Released December 5, 2016

The following changes apply to the Human Subjects Application:

  • On the Update NCT Number Activity, updated link to Medical School's Office of Regulatory Affairs.
  • An issue causing the help text on section 25-2 to not display has been fixed.
  • References to UMClinicalStudies.org are changing to UMHealthResearch.org.
  • For Multi-site Research study applications, a warning message will display if an Amendment is initiated when a Continuing Review is in progress (or vice versa). Contact your IRB representative before proceeding.
  • To align with FDAs Expanded Access Program, "Emergency one-time use" (of drugs/biologics or devices) application types have been renamed to "Single-patient Expanded Access (Emergency or Non-Emergency)". Multi-patient Expanded Access (Emergency or Non-Emergency) continues to require the "standard" application type. Expanded Access applications involving drugs or biologics will now also route to the Research Pharmacy.
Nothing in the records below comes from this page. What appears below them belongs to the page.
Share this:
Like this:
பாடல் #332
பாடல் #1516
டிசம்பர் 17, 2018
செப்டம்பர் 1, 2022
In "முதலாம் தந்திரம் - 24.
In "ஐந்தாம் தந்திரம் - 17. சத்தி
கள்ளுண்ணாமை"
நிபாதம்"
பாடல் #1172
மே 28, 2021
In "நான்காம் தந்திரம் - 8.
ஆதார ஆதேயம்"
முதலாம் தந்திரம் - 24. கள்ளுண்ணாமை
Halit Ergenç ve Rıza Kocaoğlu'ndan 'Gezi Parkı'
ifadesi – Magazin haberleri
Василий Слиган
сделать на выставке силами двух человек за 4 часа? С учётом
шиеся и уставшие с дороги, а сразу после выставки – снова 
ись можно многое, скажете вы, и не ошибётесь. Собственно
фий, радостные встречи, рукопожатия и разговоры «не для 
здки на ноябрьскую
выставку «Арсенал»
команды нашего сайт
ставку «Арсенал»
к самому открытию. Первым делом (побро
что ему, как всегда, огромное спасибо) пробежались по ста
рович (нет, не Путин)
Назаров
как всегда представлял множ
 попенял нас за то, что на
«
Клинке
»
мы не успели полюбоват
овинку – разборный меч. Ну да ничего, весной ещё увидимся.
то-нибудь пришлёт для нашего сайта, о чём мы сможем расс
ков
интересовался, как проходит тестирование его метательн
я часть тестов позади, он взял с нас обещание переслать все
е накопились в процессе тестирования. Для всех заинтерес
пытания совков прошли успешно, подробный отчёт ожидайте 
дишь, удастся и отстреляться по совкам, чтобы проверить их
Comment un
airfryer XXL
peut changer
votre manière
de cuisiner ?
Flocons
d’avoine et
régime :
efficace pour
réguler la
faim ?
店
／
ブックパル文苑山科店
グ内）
The following changes apply to IRB staff:

  • New determination letter templates were added for SCR and AME Umbrella Applications and Admin Approved AMEs.
  • Reviewer checklist items have been renumbered to reflect the Governance Application project global changes.
  • An issue preventing "Other Core Staff Owners" from copying to the staff reviewer checklists on IRBMED, Dearborn and Flint Amendments has been fixed.
  • For IRBMED Ceding Applications, AE/ORIO and Termination letter templates were added.
  • IRBMED Ceding Application Amendment letter templates were updated.
  • New approval letters for Multi-site Research Applications and their child submissions have been added to the Prepare Letter and Approve activities. Also, expanded access notifications were updated.
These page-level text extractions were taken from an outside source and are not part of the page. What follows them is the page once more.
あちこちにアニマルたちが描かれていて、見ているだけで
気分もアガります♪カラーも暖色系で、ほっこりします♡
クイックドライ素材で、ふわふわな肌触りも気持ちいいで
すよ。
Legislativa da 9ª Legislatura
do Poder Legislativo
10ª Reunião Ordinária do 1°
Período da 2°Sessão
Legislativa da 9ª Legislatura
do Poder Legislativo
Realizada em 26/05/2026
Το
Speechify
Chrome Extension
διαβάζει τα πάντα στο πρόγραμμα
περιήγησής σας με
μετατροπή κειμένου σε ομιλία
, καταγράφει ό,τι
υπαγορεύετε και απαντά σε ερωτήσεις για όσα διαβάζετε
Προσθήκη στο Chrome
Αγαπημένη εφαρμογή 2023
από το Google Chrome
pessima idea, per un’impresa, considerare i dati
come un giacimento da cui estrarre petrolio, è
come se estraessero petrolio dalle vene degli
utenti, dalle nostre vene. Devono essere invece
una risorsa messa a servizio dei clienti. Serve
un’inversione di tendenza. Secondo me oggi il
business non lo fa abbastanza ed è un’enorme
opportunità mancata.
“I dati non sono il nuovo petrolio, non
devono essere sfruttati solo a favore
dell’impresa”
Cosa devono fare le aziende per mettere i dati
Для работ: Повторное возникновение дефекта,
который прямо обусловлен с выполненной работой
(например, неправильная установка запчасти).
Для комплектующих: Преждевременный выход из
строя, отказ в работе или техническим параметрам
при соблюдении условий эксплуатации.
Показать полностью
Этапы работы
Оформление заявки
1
The following changes apply to PRC staff:

  • The template was updated for the PRC Expedited Approval letter.

The following changes apply to the IBC Application:

  • Text was added to Types of Potentially Hazardous Bio Materials section - "The selections you make on this page determine the sections of the application that you will need to complete. Please keep in mind that you hold only ONE application to cover ALL work you are conducting that requires IBC review and approval. As you make your selections, please review and consider the guidance provided by the Institutional Biosafety Committee."
  • Deleted question 4-2.2: Describe the inventory control system in place to account for toxin use and disposal. Renumbered subsequent questions.
  • Deleted question 6.1.1: Does your protocol with non-primary human cells include ALL of the following?
  • New options have been added to questions 6.1, 7, and 8, and a new description of homogenized materials question have been added to the Risk Mitigation - Lab Practices for BSL2 Work section.
  • View Differences now displays changes to Sections 6 and 6-1.
  • A new OSEH summary report is available for IBC Staff and OSEH inspectors.
  • Reviewers will no longer receive notifications after their "Approval" recommendation is submitted.

The following changes apply to the Repository Application:

  • Determination letters were updated to reflect current OHRP website links.